Same Task, More Tokens: the Impact of Input Length on the Reasoning Performance of Large Language Models
To that end, we introduce Flexible LENgth Question Answering dataset (FLenQA) 1, a QA dataset for text-based reasoning (§3). For each sample, composed of a True/False question over two pieces of information required to answer it (the context), we create multiple versions of different lengths by embedding the context parts within longer, irrelevant texts. To ensure that models utilize their entire input, the dataset is composed of tasks for which both pieces of information must reasoned over together in order to correctly answer the question. At the same time, we keep the tasks simple enough such that models answer most of them correctly when the information pieces are presented on their own, with no additional padding.
We show that LLMs quickly degrade in their reasoning capabilities, even on input length of 3000 tokens, which is much shorter than their technical maximum (on average over all tested models, a drop in accuracy from 0.92 to 0.68).
Additionally, we explore the effect of embedding the information pieces in various locations within the context, as well as with two kinds of contexts: similar to the information pieces, or dissimilar to them (§4).

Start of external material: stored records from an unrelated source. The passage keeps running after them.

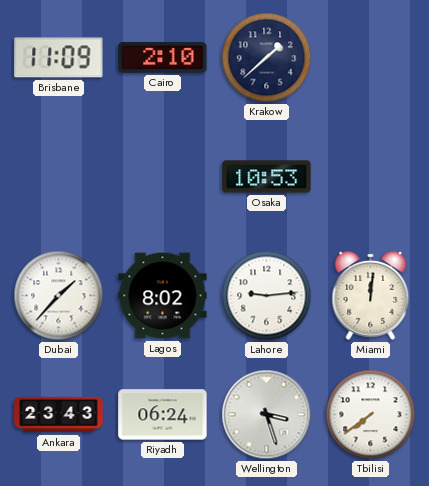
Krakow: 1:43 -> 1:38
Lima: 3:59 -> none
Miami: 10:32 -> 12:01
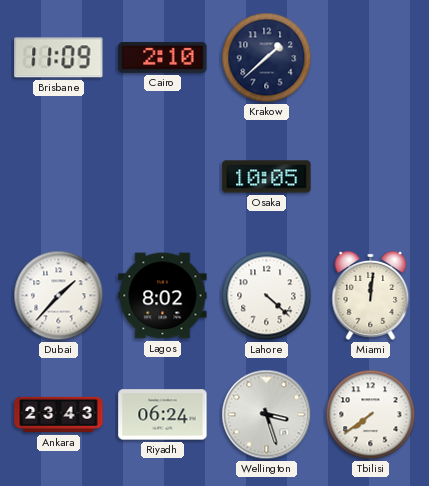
Osaka: 10:53 -> 10:05
Lahore: 9:14 -> 4:22
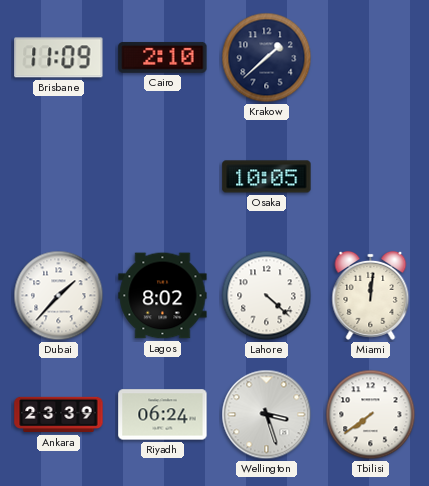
Ankara: 23:43 -> 23:39
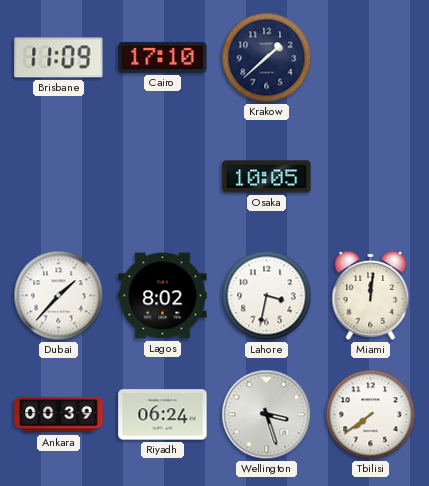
Cairo: 2:10 -> 17:10
Lahore: 4:22 -> 3:32
Ankara: 23:39 -> 00:39
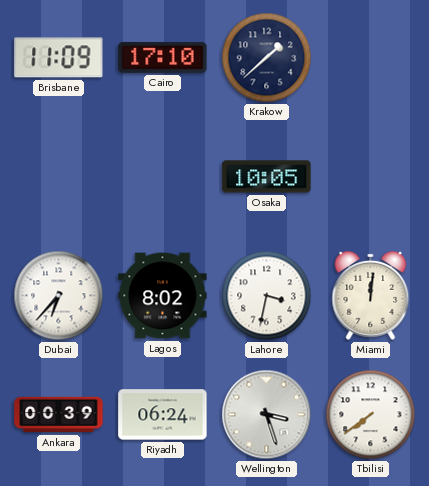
Dubai: 1:37 -> 6:37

We find that regardless of the experimental setting, there are similar trends of degradation. We also show that next-word prediction performance of models on long inputs is uncorrelated with their performance on downstream tasks of reasoning on long inputs (§5).
while Chain-of- Thought (CoT) prompting (Kojima et al., 2022;Wei et al., 2022) increases performance in short inputs, in most models it does not mitigate the degradation of performance when inputs are longer: while CoT prompting increases the accuracy over non-CoT prompting, the amount of increase is roughly consistent across context lengths, and is far from closing the performance drop due to long context (§6).